Reliance Worldwide Corporation Limited
- Company type: Public company
- Traded as: ASX: RWC
- Founded: 1949 in Australia
- Headquarters: Atlanta, Georgia
- Areas served: Global
- Key people: Heath Sharp (CEO) Stuart Crosby (Chairman)
- Revenue: A$1,162.4 million (2020) (2020)
- Net income: A$130.3 million (2020)
- Total assets: A$283.1 million (2020) (2020)
- Number of employees: Over 2,200 (2020)
- Website: www.rwc.com

= Reliance Worldwide Corporation =

Australian manufacturing company

Reliance Worldwide Corporation is an Australian-owned publicly listed company which designs, manufactures and supplies water flow and control products. It is the world's largest manufacturer of PTC (Push to connect) behind the wall plumbing fittings. The company operates in Australia, New Zealand, Canada, the United States, Spain, France, Italy, India and the United Kingdom. It is administered from its head office in Melbourne, Australia.

== History ==
The company was founded in 1949 in Brisbane, Australia, as a small tool shop. In the 1950s it developed a number of industry firsts: reduction valves, relief valves, pressure vacuum relief valves, pressure reducing and non-return valves. In 1953, RMC unveiled the world's first packaged unvented water heating storage system. By combining pressure reducing and relief valves into a pre-assembled unit, RMC Full Control Valves removed the need for ventilation pipes and ceiling cistern tanks, all but eliminating faulty installations and associated dangers. In 1986, Reliance Machinery Company was acquired by GSA Industries Group, an Australian private investment company. Business continued to grow through ongoing product development. In 2000, RWC acquired Yorkshire Fittings along with its brass plumbing and heating range, York Flex. In 2005, GAS and Ryemetal (a major supplier) amalgamated to form Reliance WorldWide Corporation (Aust).

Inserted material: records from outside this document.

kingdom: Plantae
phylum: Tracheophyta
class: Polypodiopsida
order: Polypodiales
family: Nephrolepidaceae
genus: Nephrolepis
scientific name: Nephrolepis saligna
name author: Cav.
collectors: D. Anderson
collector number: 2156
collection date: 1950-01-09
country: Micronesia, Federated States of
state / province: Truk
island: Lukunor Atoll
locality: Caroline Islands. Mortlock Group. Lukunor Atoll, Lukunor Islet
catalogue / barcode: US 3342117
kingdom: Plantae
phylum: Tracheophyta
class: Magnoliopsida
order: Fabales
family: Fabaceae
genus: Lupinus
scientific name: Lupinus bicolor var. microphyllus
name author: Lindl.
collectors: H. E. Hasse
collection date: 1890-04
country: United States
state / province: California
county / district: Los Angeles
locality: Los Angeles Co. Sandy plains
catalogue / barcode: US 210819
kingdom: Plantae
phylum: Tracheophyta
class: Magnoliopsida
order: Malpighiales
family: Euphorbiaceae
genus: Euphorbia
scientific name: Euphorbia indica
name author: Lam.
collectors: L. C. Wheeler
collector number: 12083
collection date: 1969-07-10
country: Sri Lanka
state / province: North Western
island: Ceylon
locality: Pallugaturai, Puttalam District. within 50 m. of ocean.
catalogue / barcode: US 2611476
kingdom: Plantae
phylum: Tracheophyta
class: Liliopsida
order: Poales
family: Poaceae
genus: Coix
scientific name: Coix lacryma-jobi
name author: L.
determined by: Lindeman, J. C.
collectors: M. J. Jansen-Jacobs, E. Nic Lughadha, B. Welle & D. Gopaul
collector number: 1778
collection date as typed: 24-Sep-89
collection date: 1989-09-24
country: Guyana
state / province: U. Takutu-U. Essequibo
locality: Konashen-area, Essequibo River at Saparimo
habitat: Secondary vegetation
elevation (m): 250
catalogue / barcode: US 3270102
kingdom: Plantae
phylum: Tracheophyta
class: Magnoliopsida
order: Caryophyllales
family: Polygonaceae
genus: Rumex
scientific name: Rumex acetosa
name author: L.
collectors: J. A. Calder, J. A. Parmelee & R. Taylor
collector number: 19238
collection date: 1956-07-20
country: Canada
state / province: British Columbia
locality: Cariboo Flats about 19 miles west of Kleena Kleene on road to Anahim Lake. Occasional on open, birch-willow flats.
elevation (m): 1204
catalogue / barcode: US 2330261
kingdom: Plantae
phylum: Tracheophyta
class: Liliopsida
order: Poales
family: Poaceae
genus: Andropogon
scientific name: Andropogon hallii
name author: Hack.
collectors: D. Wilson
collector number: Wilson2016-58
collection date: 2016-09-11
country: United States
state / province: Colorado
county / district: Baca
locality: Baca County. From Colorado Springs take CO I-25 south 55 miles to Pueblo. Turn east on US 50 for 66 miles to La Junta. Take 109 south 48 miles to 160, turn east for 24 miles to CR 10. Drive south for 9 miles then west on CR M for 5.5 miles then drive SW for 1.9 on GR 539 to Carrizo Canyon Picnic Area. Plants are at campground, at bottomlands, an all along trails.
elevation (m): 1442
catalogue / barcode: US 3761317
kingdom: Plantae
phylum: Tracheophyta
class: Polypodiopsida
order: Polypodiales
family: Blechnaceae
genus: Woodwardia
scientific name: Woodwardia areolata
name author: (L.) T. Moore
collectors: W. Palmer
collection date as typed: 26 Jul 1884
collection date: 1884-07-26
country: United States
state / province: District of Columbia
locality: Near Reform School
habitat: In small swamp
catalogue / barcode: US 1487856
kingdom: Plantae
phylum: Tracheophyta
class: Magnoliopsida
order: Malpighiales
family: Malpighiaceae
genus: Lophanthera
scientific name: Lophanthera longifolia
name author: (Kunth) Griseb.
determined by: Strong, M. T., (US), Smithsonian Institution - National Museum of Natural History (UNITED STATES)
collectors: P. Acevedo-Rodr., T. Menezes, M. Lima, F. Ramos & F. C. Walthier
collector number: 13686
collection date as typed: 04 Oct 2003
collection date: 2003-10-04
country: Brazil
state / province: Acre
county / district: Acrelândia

At the same time, the new RWC entered the US market with the acquisition of Cash Acme, the world's largest volume temperature and pressure valve manufacturer. RWC started promoting its name as Reliance Worldwide Corporation at the AHR Expo in the US, to reflect its growing global reach. In 2016 RWC became a publicly listed company on the Australian Securities Exchange and reorganised into three geographical regions –Americas; Asia-Pacific; and Europe, Middle East & Africa.

== Controversies ==
Reliance Worldwide suffered a $970 million plunge in share-market value in February 2020 after a profit downgrade prompted by weak conditions in the UK and Australia.

In the 2020 Annual Report, Chairman Stuart Crosby revealed that, because of disruption caused by the COVID-19 pandemic, 40 per cent of staff in Europe had been sent on leave, Australian staff went to a four-day week and senior executives took a 20 per cent salary cut for two months. This was despite booming business in the U.S.